What can I do if my home needs repairs? +
Under Louisiana law, you generally cannot withhold your rent or sue to compel repairs. First, ask your landlord to fix the problem. You should follow up with a written request. If he fails to fix the problem, you have several possible legal remedies.
Reporting Unsafe Conditions to Code Enforcement Authorities
If the problems are serious, you may complain to the parish housing or health departments or file a damages law suit against your landlord. For more information about reporting serious problems, see What to Do About Housing Code Violations.
Give Notice of Intent to Vacate (Month-to-Month Tenants)
If you are a month-to-month tenant, you should consider moving to another apartment.
Lease Cancellation (Early Termination)
If you have a lease, the landlord's failure to repair serious problems may give you the right to cancel the lease. You should talk with a lawyer to determine whether you have a case for lease cancellation. To get an idea of what kinds of problems might be a reason to cancel the lease, read about common situations in "Early Lease Cancellation -- Can I Do It? (FAQs)".
Tenants of Subsidized Housing
If you live in subsidized housing, the local or federal agency that supervises your apartments may have the power to order the necessary repairs done. The U.S. Department of Housing and Urban Development (HUD) has a complaint line for people to report bad subsidized landlords--including those who fail to provide safe and sanitary housing. HUD can punish bad landlords by kicking them out of federally subsidized housing programs.
Can I just refuse to pay my rent if my landlord won't fix things? +
No. You will risk eviction and still be charged for the rent while you are living there. Some subsidized tenants may have a right to withhold if the apartment defects threaten safety and health. However, you should always talk to a lawyer before you decide to stop paying rent.
Can I fix the problem myself? +
If you have a lease, read it to see what it says about repairs and who has to make them.
Sometimes if a repair is minor, you can "repair and deduct." That means you can fix the problem and deduct the reasonable cost from your next month's rent. Here are the rules:
1. The problem must be the sort of repair that law requires the landlord to fix, like things that happen from normal use of the property. The repair cannot be for something you, your family or guests did to to the property. In general, the landlord is supposed to fix important things that affect your use of the home or your safety.

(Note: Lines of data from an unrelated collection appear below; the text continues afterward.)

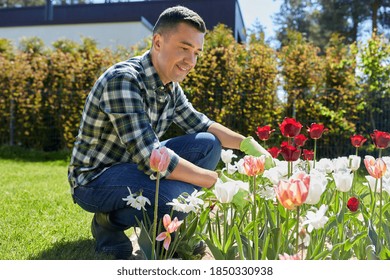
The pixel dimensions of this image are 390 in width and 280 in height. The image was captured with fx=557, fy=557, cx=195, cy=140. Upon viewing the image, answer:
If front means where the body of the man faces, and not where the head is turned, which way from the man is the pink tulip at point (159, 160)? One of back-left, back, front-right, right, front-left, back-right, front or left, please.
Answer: front-right

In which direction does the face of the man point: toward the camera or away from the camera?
toward the camera

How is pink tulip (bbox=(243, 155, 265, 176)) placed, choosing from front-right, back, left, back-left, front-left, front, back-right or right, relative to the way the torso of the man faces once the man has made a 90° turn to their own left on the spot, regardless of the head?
right

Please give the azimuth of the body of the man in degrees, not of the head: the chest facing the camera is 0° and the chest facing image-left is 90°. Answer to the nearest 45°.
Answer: approximately 315°

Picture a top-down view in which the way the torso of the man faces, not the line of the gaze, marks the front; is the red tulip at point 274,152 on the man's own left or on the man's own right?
on the man's own left

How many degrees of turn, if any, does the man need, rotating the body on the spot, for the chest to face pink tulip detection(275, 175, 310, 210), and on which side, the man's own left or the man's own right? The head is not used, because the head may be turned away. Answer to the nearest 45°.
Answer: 0° — they already face it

2. You must be able to fix the problem for less than your monthly rent if you are a month-to-month tenant. If you have a longer lease, you may be able to make repairs that are less than the future rents owed.
3. Ask the landlord, in writing, to make the repairs. Keep a copy of the letter and proof of how you mailed it for your records.

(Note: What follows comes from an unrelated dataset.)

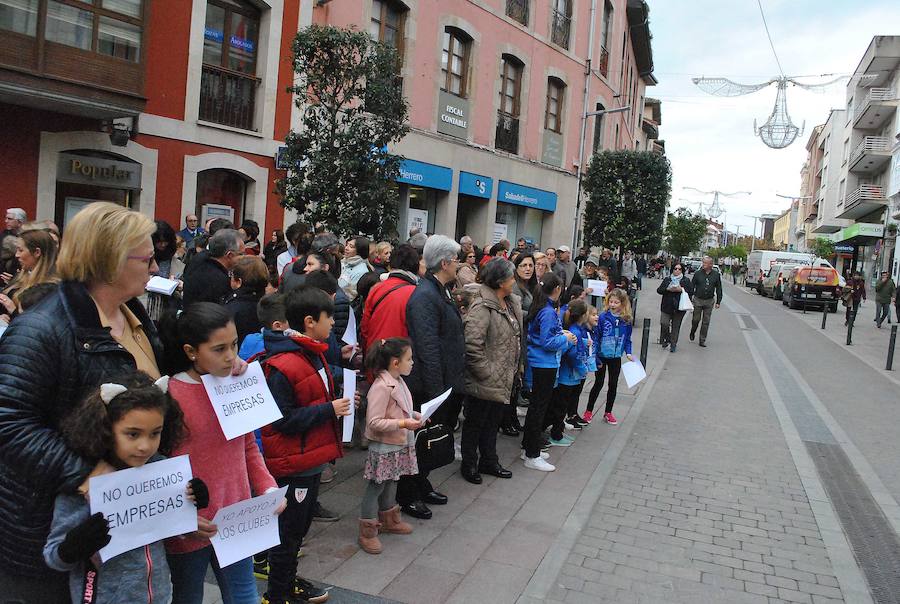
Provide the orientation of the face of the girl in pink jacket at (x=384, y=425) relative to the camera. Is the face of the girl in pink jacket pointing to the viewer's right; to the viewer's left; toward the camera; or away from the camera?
to the viewer's right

4. If the landlord does not make the repairs, write again with estimates for how much it would cost to do the repairs. Send the letter by regular and certified mail, and keep a copy of the letter and how you mailed it for your records. In the letter, ask the landlord to fix the problem within 14 days (or sooner if it is an emergency). Tell him that if he does not do the repairs, you will have it fixed and deduct the cost from your rent.
5. Remember, if your landlord offers to fix the problem, you must let him into your home to do the repairs.
6. If the landlord refuses to do the repairs, remember that you must do a good job of the repairs if you decide to go ahead and have the repairs done. You will have to prove that the repairs were necessary, and you will have to prove that the repair cost was reasonable.
Warning: You must actually do the repairs.
After the work is done, send your landlord a copy of the bill.
Warning: If you are a month-to-month tenant, your landlord may respond to your repairs by giving you an eviction notice the next month.
Keep a copy of your letter, proof of how you mailed it and the original repair bill for your records.